Language from the Margins to the Center. Studying the Participation of Interpreters to Asylum Interviews in France
Although they are daily actors of asylum administrations, interpreters are not public agents. Their linguistic competence most often comes from common socializations with asylum seekers, which gives them a direct understanding of the situations; but their precarious institutional position pushes them to follow the bureaucratic agenda of quantitative performance. This communication aims to contribute to a linguistic decentering in research on asylum. It proposes to overcome the marginalization of translation and language practices, but also to go beyond a reformist call for improved professional standards. It aims to discuss the political issues inherent in dealing with the languages and words of asylum seekers in their confrontation with the state. The purpose is to question how and why translation is, in this case, interwoven with domination.

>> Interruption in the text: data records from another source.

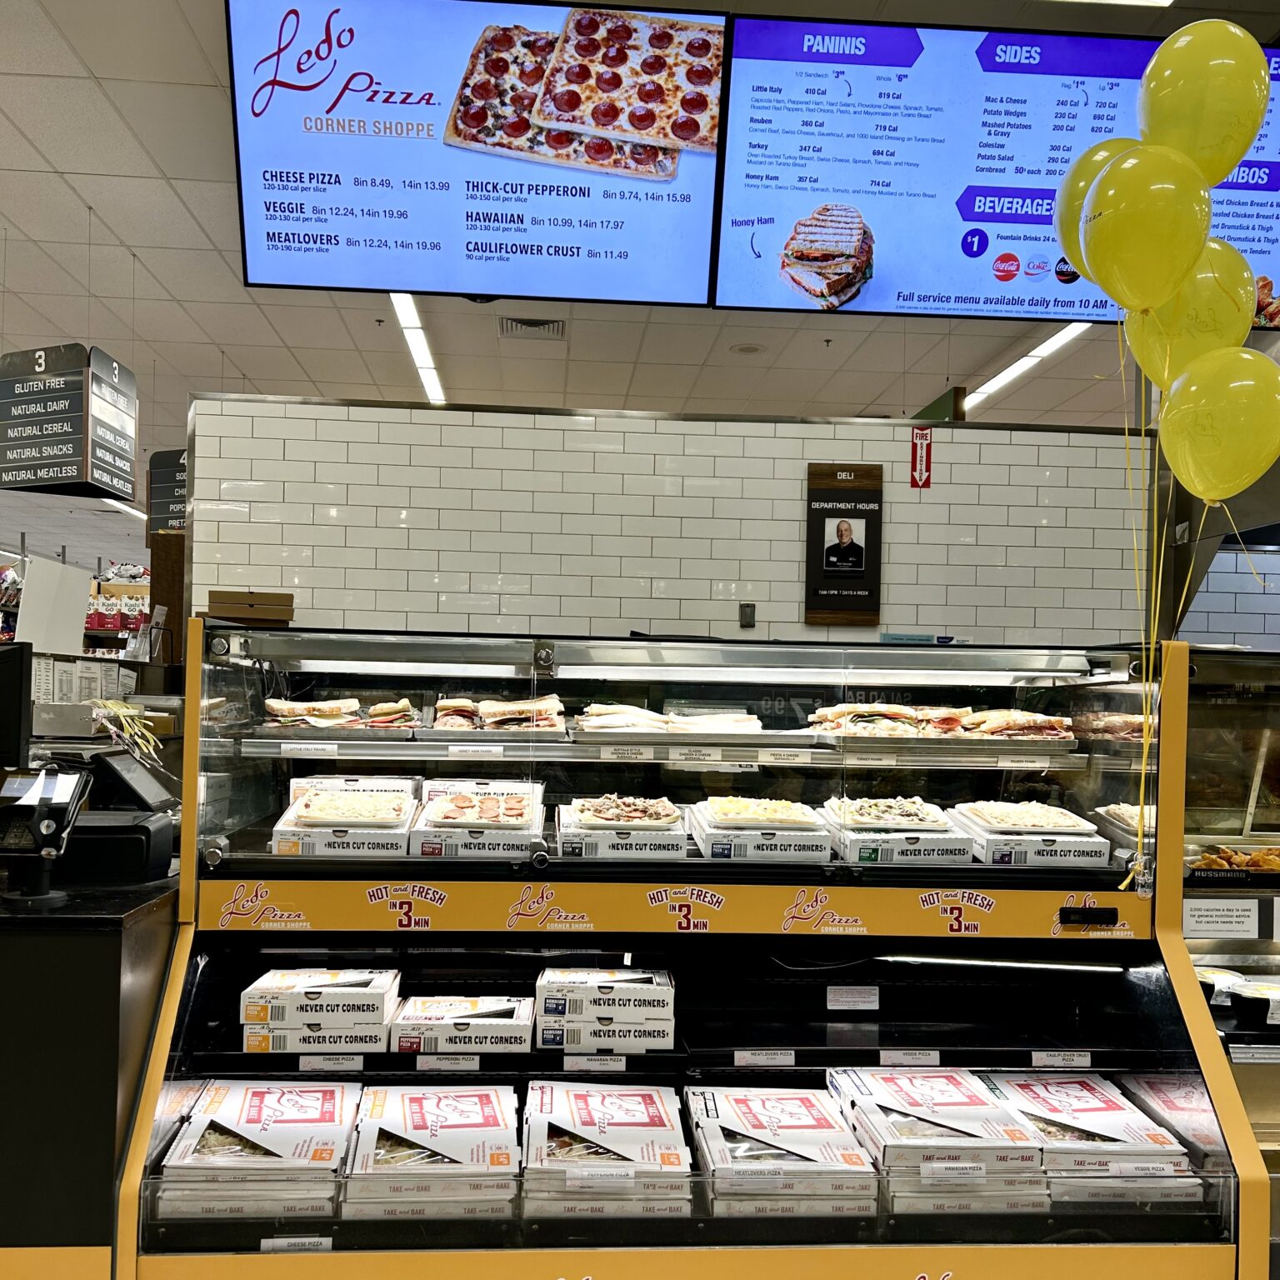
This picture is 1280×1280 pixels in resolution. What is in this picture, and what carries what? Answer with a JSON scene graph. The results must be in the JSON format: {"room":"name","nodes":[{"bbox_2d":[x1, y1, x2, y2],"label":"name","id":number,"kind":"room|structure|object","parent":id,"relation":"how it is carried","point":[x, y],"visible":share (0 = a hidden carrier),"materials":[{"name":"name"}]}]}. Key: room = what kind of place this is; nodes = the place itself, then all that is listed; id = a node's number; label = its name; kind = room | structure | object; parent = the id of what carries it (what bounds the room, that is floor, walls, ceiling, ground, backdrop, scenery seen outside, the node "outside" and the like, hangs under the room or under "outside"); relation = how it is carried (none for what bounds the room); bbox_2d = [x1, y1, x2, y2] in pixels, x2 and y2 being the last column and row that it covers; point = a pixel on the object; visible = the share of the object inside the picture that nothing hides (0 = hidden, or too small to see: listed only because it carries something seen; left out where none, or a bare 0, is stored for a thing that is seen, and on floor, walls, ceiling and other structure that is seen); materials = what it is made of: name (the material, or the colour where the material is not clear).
{"room":"shop","nodes":[
{"label":"shop","id":0,"kind":"room"},
{"bbox_2d":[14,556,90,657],"label":"white panel","id":1,"kind":"object","parent":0,"point":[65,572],"visible":0.88,"materials":[{"name":"white"}]},
{"bbox_2d":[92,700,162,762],"label":"ribbons","id":2,"kind":"object","parent":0,"point":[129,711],"visible":0.89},
{"bbox_2d":[0,0,1279,546],"label":"ceiling","id":3,"kind":"structure","parent":0,"point":[181,289],"materials":[{"name":"white tile"}]},
{"bbox_2d":[0,340,138,499],"label":"hanging sign","id":4,"kind":"object","parent":3,"relation":"hanging from","point":[53,482],"visible":0.99,"materials":[{"name":"black"}]},
{"bbox_2d":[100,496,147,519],"label":"ceiling light","id":5,"kind":"object","parent":3,"relation":"attached to","point":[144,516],"visible":0.38,"materials":[{"name":"white"}]},
{"bbox_2d":[146,447,187,534],"label":"hanging sign","id":6,"kind":"object","parent":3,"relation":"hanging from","point":[162,475],"visible":0.48,"materials":[{"name":"black"}]},
{"bbox_2d":[390,294,447,406],"label":"ceiling light","id":7,"kind":"object","parent":3,"relation":"attached to","point":[409,320],"visible":0.42,"materials":[{"name":"white plastic"}]},
{"bbox_2d":[222,0,732,308],"label":"menu screen","id":8,"kind":"object","parent":3,"relation":"hanging from","point":[251,271],"visible":0.99,"materials":[{"name":"blue"}]},
{"bbox_2d":[498,316,564,340],"label":"ceiling vent","id":9,"kind":"object","parent":3,"relation":"in","point":[525,323],"visible":0.98,"materials":[{"name":"metal"}]},
{"bbox_2d":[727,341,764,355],"label":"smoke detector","id":10,"kind":"object","parent":3,"relation":"in","point":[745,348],"visible":0.97,"materials":[{"name":"white"}]},
{"bbox_2d":[711,11,1279,328],"label":"menu screen","id":11,"kind":"object","parent":3,"relation":"hanging from","point":[970,302],"visible":0.83,"materials":[{"name":"blue glass"}]},
{"bbox_2d":[967,320,1094,408],"label":"ceiling light","id":12,"kind":"object","parent":3,"relation":"attached to","point":[1007,373],"visible":0.44,"materials":[{"name":"white plastic"}]},
{"bbox_2d":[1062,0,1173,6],"label":"ceiling light","id":13,"kind":"object","parent":3,"relation":"attached to","point":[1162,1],"visible":0.98,"materials":[{"name":"white"}]},
{"bbox_2d":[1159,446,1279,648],"label":"range hood","id":14,"kind":"object","parent":3,"relation":"hanging from","point":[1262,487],"visible":0.47,"materials":[{"name":"silver metal"}]},
{"bbox_2d":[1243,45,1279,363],"label":"menu screen","id":15,"kind":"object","parent":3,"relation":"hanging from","point":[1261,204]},
{"bbox_2d":[186,395,1160,651],"label":"tiled wall","id":16,"kind":"structure","parent":0,"point":[845,441],"materials":[{"name":"white tile"}]},
{"bbox_2d":[738,602,756,629],"label":"wall switch","id":17,"kind":"object","parent":16,"relation":"attached to","point":[745,615],"visible":0.98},
{"bbox_2d":[804,465,883,623],"label":"framed poster","id":18,"kind":"object","parent":16,"relation":"attached to","point":[867,525],"visible":0.99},
{"bbox_2d":[908,425,933,488],"label":"fire extinguisher sign","id":19,"kind":"object","parent":16,"relation":"attached to","point":[924,432],"visible":0.99,"materials":[{"name":"red"}]},
{"bbox_2d":[1135,22,1270,181],"label":"balloon","id":20,"kind":"object","parent":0,"point":[1238,156],"visible":0.95,"materials":[{"name":"yellow rubber"}]},
{"bbox_2d":[1180,544,1279,652],"label":"tiled wall","id":21,"kind":"structure","parent":0,"point":[1211,624],"materials":[{"name":"white tile"}]},
{"label":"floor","id":22,"kind":"structure","parent":0,"visible":0},
{"bbox_2d":[0,878,176,1275],"label":"counter","id":23,"kind":"object","parent":22,"relation":"on","point":[92,956],"visible":0.64,"materials":[{"name":"black wood"}]},
{"bbox_2d":[0,642,32,769],"label":"monitor","id":24,"kind":"object","parent":23,"relation":"on","point":[19,686],"visible":0.99,"materials":[{"name":"black plastic"}]},
{"bbox_2d":[0,764,89,908],"label":"payment terminal","id":25,"kind":"object","parent":23,"relation":"on","point":[53,782],"visible":0.98,"materials":[{"name":"black plastic"}]},
{"bbox_2d":[51,749,177,884],"label":"cash register","id":26,"kind":"object","parent":23,"relation":"on","point":[157,844],"visible":0.76,"materials":[{"name":"black plastic"}]},
{"bbox_2d":[102,614,1264,1279],"label":"display case","id":27,"kind":"object","parent":22,"relation":"on","point":[736,1039],"visible":0.84,"materials":[{"name":"glass"}]},
{"bbox_2d":[206,590,295,625],"label":"cardboard box","id":28,"kind":"object","parent":27,"relation":"on","point":[239,612],"visible":0.92,"materials":[{"name":"brown cardboard"}]},
{"bbox_2d":[153,1078,359,1214],"label":"box stack","id":29,"kind":"object","parent":27,"relation":"in","point":[217,1089],"visible":0.88,"materials":[{"name":"white cardboard"}]},
{"bbox_2d":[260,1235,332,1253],"label":"price label","id":30,"kind":"object","parent":27,"relation":"attached to","point":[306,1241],"visible":0.93,"materials":[{"name":"white paper"}]},
{"bbox_2d":[244,1019,391,1053],"label":"box","id":31,"kind":"object","parent":27,"relation":"in","point":[373,1042],"visible":0.57,"materials":[{"name":"white cardboard"}]},
{"bbox_2d":[241,966,403,1028],"label":"box","id":32,"kind":"object","parent":27,"relation":"in","point":[379,1002],"visible":0.96,"materials":[{"name":"white cardboard"}]},
{"bbox_2d":[296,1054,364,1070],"label":"price label","id":33,"kind":"object","parent":27,"relation":"attached to","point":[318,1064],"visible":0.97,"materials":[{"name":"white paper"}]},
{"bbox_2d":[260,697,418,731],"label":"sandwiches","id":34,"kind":"object","parent":27,"relation":"in","point":[293,707],"visible":0.9,"materials":[{"name":"beige food"}]},
{"bbox_2d":[270,781,417,857],"label":"box","id":35,"kind":"object","parent":27,"relation":"in","point":[355,835],"visible":0.92,"materials":[{"name":"white cardboard"}]},
{"bbox_2d":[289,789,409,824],"label":"pizza","id":36,"kind":"object","parent":35,"relation":"on","point":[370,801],"visible":0.95,"materials":[{"name":"food"}]},
{"bbox_2d":[343,1080,519,1212],"label":"box stack","id":37,"kind":"object","parent":27,"relation":"in","point":[412,1098],"visible":0.94,"materials":[{"name":"white cardboard"}]},
{"bbox_2d":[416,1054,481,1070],"label":"price label","id":38,"kind":"object","parent":27,"relation":"attached to","point":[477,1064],"visible":0.96,"materials":[{"name":"white paper"}]},
{"bbox_2d":[388,993,534,1053],"label":"box","id":39,"kind":"object","parent":27,"relation":"in","point":[400,1037],"visible":0.97,"materials":[{"name":"white cardboard"}]},
{"bbox_2d":[408,779,543,859],"label":"pizza box","id":40,"kind":"object","parent":27,"relation":"in","point":[425,822],"visible":0.97,"materials":[{"name":"white cardboard"}]},
{"bbox_2d":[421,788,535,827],"label":"pizza","id":41,"kind":"object","parent":40,"relation":"on","point":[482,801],"visible":0.96,"materials":[{"name":"food"}]},
{"bbox_2d":[433,694,564,731],"label":"sandwiches","id":42,"kind":"object","parent":27,"relation":"in","point":[522,717],"visible":0.9,"materials":[{"name":"food"}]},
{"bbox_2d":[562,1054,628,1072],"label":"price label","id":43,"kind":"object","parent":27,"relation":"attached to","point":[595,1064],"visible":0.97,"materials":[{"name":"white paper"}]},
{"bbox_2d":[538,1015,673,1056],"label":"box","id":44,"kind":"object","parent":27,"relation":"in","point":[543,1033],"visible":0.77,"materials":[{"name":"cardboard"}]},
{"bbox_2d":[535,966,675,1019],"label":"box","id":45,"kind":"object","parent":44,"relation":"on","point":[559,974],"visible":0.97,"materials":[{"name":"white cardboard"}]},
{"bbox_2d":[521,1080,693,1214],"label":"box stack","id":46,"kind":"object","parent":27,"relation":"in","point":[537,1089],"visible":0.94,"materials":[{"name":"white cardboard"}]},
{"bbox_2d":[555,799,689,860],"label":"pizza box","id":47,"kind":"object","parent":27,"relation":"in","point":[666,838],"visible":0.89,"materials":[{"name":"white cardboard"}]},
{"bbox_2d":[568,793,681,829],"label":"pizza","id":48,"kind":"object","parent":47,"relation":"on","point":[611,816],"visible":0.96,"materials":[{"name":"food"}]},
{"bbox_2d":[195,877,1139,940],"label":"strip","id":49,"kind":"object","parent":27,"relation":"attached to","point":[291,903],"visible":0.96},
{"bbox_2d":[575,704,767,737],"label":"quesadillas","id":50,"kind":"object","parent":27,"relation":"in","point":[611,714],"visible":0.87,"materials":[{"name":"white food"}]},
{"bbox_2d":[685,797,836,863],"label":"pizza box","id":51,"kind":"object","parent":27,"relation":"in","point":[708,835],"visible":0.95,"materials":[{"name":"white cardboard"}]},
{"bbox_2d":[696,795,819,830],"label":"pizza","id":52,"kind":"object","parent":51,"relation":"on","point":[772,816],"visible":0.94,"materials":[{"name":"food"}]},
{"bbox_2d":[731,1049,795,1066],"label":"price label","id":53,"kind":"object","parent":27,"relation":"attached to","point":[736,1058],"visible":0.97,"materials":[{"name":"white paper"}]},
{"bbox_2d":[684,1082,881,1213],"label":"box stack","id":54,"kind":"object","parent":27,"relation":"in","point":[708,1111],"visible":0.93,"materials":[{"name":"white cardboard"}]},
{"bbox_2d":[825,985,879,1009],"label":"label","id":55,"kind":"object","parent":27,"relation":"attached to","point":[848,999],"visible":0.97,"materials":[{"name":"white paper"}]},
{"bbox_2d":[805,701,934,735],"label":"sandwiches","id":56,"kind":"object","parent":27,"relation":"in","point":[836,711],"visible":0.8,"materials":[{"name":"food"}]},
{"bbox_2d":[819,796,969,867],"label":"pizza box","id":57,"kind":"object","parent":27,"relation":"in","point":[949,847],"visible":0.95,"materials":[{"name":"white cardboard"}]},
{"bbox_2d":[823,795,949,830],"label":"pizza","id":58,"kind":"object","parent":57,"relation":"on","point":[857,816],"visible":0.93,"materials":[{"name":"food"}]},
{"bbox_2d":[877,1049,941,1066],"label":"price label","id":59,"kind":"object","parent":27,"relation":"attached to","point":[882,1058],"visible":0.97,"materials":[{"name":"white paper"}]},
{"bbox_2d":[825,1065,1047,1188],"label":"box stack","id":60,"kind":"object","parent":27,"relation":"in","point":[870,1107],"visible":0.86,"materials":[{"name":"white cardboard"}]},
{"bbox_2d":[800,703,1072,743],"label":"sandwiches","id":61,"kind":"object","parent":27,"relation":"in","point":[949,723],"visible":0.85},
{"bbox_2d":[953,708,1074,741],"label":"sandwiches","id":62,"kind":"object","parent":27,"relation":"in","point":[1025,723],"visible":0.75,"materials":[{"name":"food"}]},
{"bbox_2d":[949,800,1112,867],"label":"pizza box","id":63,"kind":"object","parent":27,"relation":"in","point":[1074,850],"visible":0.92,"materials":[{"name":"white cardboard"}]},
{"bbox_2d":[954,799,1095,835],"label":"pizza","id":64,"kind":"object","parent":63,"relation":"on","point":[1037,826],"visible":0.92,"materials":[{"name":"food"}]},
{"bbox_2d":[1030,1050,1092,1068],"label":"price label","id":65,"kind":"object","parent":27,"relation":"attached to","point":[1034,1058],"visible":0.97,"materials":[{"name":"white paper"}]},
{"bbox_2d":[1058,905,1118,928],"label":"black device","id":66,"kind":"object","parent":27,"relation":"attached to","point":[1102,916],"visible":0.98,"materials":[{"name":"black plastic"}]},
{"bbox_2d":[978,1070,1199,1189],"label":"pizza box","id":67,"kind":"object","parent":27,"relation":"in","point":[1052,1082],"visible":0.7,"materials":[{"name":"white cardboard"}]},
{"bbox_2d":[1052,139,1134,277],"label":"balloon","id":68,"kind":"object","parent":27,"relation":"attached to","point":[1074,177],"visible":0.35,"materials":[{"name":"rubber"}]},
{"bbox_2d":[1075,142,1212,313],"label":"balloon","id":69,"kind":"object","parent":27,"relation":"attached to","point":[1126,221],"visible":0.98,"materials":[{"name":"yellow rubber"}]},
{"bbox_2d":[1123,242,1256,384],"label":"balloon","id":70,"kind":"object","parent":27,"relation":"attached to","point":[1242,317],"visible":0.63,"materials":[{"name":"yellow rubber"}]},
{"bbox_2d":[1157,350,1279,502],"label":"balloon","id":71,"kind":"object","parent":27,"relation":"attached to","point":[1208,444],"visible":0.98,"materials":[{"name":"yellow rubber"}]},
{"bbox_2d":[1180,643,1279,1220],"label":"display case","id":72,"kind":"object","parent":22,"relation":"on","point":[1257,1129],"visible":0.4,"materials":[{"name":"glass"}]},
{"bbox_2d":[1192,966,1245,1004],"label":"food container","id":73,"kind":"object","parent":72,"relation":"in","point":[1211,981],"visible":0.5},
{"bbox_2d":[1182,897,1260,938],"label":"paper label","id":74,"kind":"object","parent":72,"relation":"attached to","point":[1199,918],"visible":0.98,"materials":[{"name":"white paper"}]},
{"bbox_2d":[1185,843,1279,877],"label":"food tray","id":75,"kind":"object","parent":72,"relation":"in","point":[1244,866],"visible":0.67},
{"bbox_2d":[1231,979,1279,1026],"label":"food container","id":76,"kind":"object","parent":72,"relation":"in","point":[1247,992],"visible":0.99,"materials":[{"name":"plastic"}]}
]}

A sociohistorical analysis (based on the study of administrative archive) shows that interpreters have started to regularly intervene only in the 1990s, in the wake of the restriction of asylum policies. In-depth interviews (35, covering a total of 43 languages) highlight the diversity of interpreters’ conceptions and practices, depending on their dispositions (personal experience of migration, racial and gender socializations, seniority...). Observation of asylum interviews at Ofpra (10) provides an insight into how they manage the contradictory objectives of making asylum seekers’ voices heard and of turning their stories into simplified bureaucratic evidence.